# WORK INSTRUCTION
In the material below, the lines from the one containing "left knee: (252, 733)" through the one containing "left ear: (546, 334)" are to be given again exactly, ends included, and no others.

▼

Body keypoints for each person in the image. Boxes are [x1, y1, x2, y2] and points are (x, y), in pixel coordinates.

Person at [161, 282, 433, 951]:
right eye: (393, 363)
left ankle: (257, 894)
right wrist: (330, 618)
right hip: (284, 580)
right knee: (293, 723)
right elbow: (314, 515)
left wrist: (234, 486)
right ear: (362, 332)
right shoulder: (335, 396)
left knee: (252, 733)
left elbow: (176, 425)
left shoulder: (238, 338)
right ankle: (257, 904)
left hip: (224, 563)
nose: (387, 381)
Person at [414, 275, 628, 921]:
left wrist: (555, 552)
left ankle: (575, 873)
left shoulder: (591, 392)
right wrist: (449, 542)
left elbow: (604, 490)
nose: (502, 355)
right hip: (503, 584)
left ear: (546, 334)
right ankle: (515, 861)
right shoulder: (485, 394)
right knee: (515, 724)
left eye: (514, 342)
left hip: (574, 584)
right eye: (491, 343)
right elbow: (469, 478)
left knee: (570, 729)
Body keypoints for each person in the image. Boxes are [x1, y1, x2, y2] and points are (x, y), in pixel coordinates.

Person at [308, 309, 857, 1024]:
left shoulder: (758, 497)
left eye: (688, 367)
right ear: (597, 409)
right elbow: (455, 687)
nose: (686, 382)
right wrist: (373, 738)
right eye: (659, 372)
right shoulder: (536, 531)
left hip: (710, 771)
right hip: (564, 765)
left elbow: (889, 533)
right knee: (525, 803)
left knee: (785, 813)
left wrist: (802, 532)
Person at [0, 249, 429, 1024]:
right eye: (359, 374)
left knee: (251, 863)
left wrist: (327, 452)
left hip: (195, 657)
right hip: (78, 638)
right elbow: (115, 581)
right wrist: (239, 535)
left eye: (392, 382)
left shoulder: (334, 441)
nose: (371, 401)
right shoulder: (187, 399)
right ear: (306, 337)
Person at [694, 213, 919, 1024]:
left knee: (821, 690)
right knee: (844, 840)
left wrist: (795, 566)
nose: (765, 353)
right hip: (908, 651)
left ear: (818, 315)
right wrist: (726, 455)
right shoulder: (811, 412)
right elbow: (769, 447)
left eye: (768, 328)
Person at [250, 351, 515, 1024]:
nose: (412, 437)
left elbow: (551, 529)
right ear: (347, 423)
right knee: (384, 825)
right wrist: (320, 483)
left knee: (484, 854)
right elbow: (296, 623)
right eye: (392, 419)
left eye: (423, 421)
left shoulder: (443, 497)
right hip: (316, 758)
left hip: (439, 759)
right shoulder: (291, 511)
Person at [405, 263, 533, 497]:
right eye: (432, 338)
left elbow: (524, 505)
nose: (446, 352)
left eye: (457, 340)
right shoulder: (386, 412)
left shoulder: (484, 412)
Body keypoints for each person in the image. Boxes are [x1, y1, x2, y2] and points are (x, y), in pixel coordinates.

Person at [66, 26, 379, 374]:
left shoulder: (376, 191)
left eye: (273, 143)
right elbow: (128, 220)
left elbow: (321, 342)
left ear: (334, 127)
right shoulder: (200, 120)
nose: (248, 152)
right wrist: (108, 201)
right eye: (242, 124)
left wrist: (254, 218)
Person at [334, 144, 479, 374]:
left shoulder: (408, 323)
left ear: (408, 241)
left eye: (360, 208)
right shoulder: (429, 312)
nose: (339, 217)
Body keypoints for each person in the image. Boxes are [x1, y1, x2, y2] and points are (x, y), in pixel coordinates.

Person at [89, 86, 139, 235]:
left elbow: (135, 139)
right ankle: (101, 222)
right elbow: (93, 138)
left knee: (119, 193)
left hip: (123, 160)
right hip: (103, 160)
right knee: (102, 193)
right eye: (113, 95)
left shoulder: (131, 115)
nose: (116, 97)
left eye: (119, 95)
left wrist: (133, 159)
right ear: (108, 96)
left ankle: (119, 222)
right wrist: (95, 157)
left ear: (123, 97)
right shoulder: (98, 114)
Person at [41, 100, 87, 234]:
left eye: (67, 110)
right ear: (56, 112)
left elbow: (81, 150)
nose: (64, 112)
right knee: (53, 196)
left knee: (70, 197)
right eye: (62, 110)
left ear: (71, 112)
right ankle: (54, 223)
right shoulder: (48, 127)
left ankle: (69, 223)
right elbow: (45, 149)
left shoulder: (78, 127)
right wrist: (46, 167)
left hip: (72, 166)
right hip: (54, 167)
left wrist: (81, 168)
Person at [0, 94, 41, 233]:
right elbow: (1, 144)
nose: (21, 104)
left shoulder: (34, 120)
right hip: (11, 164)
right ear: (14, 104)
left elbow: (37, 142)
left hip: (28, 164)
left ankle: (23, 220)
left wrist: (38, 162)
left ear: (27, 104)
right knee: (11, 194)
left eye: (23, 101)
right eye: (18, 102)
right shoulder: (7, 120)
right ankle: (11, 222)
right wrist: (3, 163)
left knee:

▲

# RESPONSE
left knee: (252, 733)
left elbow: (176, 425)
left shoulder: (238, 338)
right ankle: (257, 904)
left hip: (224, 563)
nose: (387, 381)
Person at [414, 275, 628, 921]:
left wrist: (555, 552)
left ankle: (575, 873)
left shoulder: (591, 392)
right wrist: (449, 542)
left elbow: (604, 490)
nose: (502, 355)
right hip: (503, 584)
left ear: (546, 334)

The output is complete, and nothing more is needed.